* SCHRIFTELIJKE OPDRACHT *
Schrijft u uit de tekst over adaptieve leersystemen woordelijk het gedeelte over vanaf "Deze data-afhankelijkheid van" tot en met "werken die algoritmes?".

* GEGEVEN TEKST *

● ● ● ● ● ● ●

1. Wie is ‘in charge’?
Veel knelpunten raken de professionele ruimte van de leraar. Ze hebben te maken met zijn autonomie, met het verliezen van zicht op wat er nu precies gebeurt en met het gevaar van volgzaamheid. Neem het feit dat adaptieve systemen nu eenmaal data nodig hebben om het niveau van een leerling te kunnen bepalen, voorspellingen te kunnen doen en de voortgang te kunnen meten. Als er te weinig data beschikbaar zijn laat het dashboard bijvoorbeeld geen groene maar grijze buttons zien, en ontbreekt een goed advies over de voortgang van de klas.
Deze data-afhankelijkheid van adaptieve leersystemen maakt dat een leraar zijn leerlingen het systeem data laat ‘voeren’ door hen opgaven te laten maken, zelfs als hij een bepaald onderwerp misschien al op een andere manier heeft behandeld. Ook lastig is dat een leraar niet precies weet wat een systeem doet. Hoe bepaalt het programma bijvoorbeeld welke leerlingen verlengde instructie krijgen, hoe werken die algoritmes?
Als ik zelf water in een maatbeker giet in plaats van dat ik een filmpje laat zien, is er meer verwondering in de klas
Daar komt bij dat het lessenplan dat een adaptief systeem genereert meestal zó goed werkt, dat het best comfortabel is om maar gewoon te doen wat aanbevolen wordt. Dan halen de leerlingen immers de toetsen die de leerdoelen testen. Volgzaamheid ligt dan op de loer, terwijl het soms beter is als een leraar zijn eigen route kiest.
Een leraar was bijvoorbeeld erg blij met de prachtige instructievideo’s van de rekenmethode die ze gebruikte, maar die video’s maakten wel dat ze zelf minder uitgebreide instructie gaf. “Ik dacht: ach, in het filmpje wordt ook getoond hoe het werkt, wel zo makkelijk. En de leerlingen kijken er graag naar. Maar als ik het zelf doe, als ik die liter echt in de maatbeker giet, dan zijn het water en de handeling ter plekke in de klas aanwezig. Je merkt meteen: er is meer verwondering in de klas. En dan kun je ook eens een kind erbij halen. Schenk jij het water ook eens in? En als we er een kleiner bakje bij pakken, wat gebeurt er dan?”

● ● ● ● ● ● ●

* GEGEVENSREGELS *

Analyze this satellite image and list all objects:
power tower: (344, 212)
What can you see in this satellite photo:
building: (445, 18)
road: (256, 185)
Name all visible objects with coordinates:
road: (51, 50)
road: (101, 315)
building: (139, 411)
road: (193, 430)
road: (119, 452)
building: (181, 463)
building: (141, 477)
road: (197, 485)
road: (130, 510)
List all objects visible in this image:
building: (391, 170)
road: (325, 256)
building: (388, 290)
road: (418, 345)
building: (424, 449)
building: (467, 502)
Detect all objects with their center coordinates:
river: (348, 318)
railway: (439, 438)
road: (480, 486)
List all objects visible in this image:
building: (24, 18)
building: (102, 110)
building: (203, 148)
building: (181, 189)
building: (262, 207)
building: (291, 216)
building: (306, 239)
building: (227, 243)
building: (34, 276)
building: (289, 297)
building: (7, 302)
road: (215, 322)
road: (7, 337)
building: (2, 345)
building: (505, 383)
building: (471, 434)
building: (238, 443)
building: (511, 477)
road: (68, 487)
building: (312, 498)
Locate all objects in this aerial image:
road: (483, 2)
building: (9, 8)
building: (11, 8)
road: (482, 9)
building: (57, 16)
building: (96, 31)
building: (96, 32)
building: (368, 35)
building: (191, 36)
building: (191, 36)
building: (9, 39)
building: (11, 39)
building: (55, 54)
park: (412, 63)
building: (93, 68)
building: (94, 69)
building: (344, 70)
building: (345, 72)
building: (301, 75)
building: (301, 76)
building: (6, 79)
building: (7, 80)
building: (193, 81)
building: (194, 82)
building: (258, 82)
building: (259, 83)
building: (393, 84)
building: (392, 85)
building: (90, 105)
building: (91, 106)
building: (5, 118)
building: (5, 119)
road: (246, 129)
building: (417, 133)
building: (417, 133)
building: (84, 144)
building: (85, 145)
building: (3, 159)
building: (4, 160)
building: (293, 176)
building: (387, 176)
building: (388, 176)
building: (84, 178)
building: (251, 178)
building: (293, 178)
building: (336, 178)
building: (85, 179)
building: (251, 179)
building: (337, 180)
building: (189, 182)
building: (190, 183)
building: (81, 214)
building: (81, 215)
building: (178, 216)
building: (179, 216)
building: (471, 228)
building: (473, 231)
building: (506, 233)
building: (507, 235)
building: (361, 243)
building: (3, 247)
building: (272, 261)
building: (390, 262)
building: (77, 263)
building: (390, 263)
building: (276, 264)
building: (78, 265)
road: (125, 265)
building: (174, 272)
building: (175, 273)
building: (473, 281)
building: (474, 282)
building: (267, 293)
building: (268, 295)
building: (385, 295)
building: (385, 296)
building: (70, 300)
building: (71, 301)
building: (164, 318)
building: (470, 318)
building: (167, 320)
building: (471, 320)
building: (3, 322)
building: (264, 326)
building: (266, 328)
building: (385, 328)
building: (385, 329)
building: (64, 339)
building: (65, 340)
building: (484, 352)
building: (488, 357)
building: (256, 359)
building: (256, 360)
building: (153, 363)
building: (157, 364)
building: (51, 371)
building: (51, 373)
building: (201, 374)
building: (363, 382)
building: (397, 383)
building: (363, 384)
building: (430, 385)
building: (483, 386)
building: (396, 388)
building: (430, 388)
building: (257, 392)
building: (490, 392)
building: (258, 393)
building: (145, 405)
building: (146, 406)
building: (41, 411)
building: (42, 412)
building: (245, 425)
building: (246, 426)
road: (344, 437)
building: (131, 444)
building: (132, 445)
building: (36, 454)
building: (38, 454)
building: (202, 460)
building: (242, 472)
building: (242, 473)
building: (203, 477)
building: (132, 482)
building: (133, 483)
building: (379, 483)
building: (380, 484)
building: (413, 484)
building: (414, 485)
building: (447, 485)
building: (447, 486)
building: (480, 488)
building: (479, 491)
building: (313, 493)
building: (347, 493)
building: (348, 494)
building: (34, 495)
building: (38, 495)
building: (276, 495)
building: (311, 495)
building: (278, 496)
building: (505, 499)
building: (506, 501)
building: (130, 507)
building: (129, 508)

● ● ● ● ● ● ●

* ANTWOORD OP OPDRACHT *
Deze data-afhankelijkheid van adaptieve leersystemen maakt dat een leraar zijn leerlingen het systeem data laat ‘voeren’ door hen opgaven te laten maken, zelfs als hij een bepaald onderwerp misschien al op een andere manier heeft behandeld. Ook lastig is dat een leraar niet precies weet wat een systeem doet. Hoe bepaalt het programma bijvoorbeeld welke leerlingen verlengde instructie krijgen, hoe werken die algoritmes?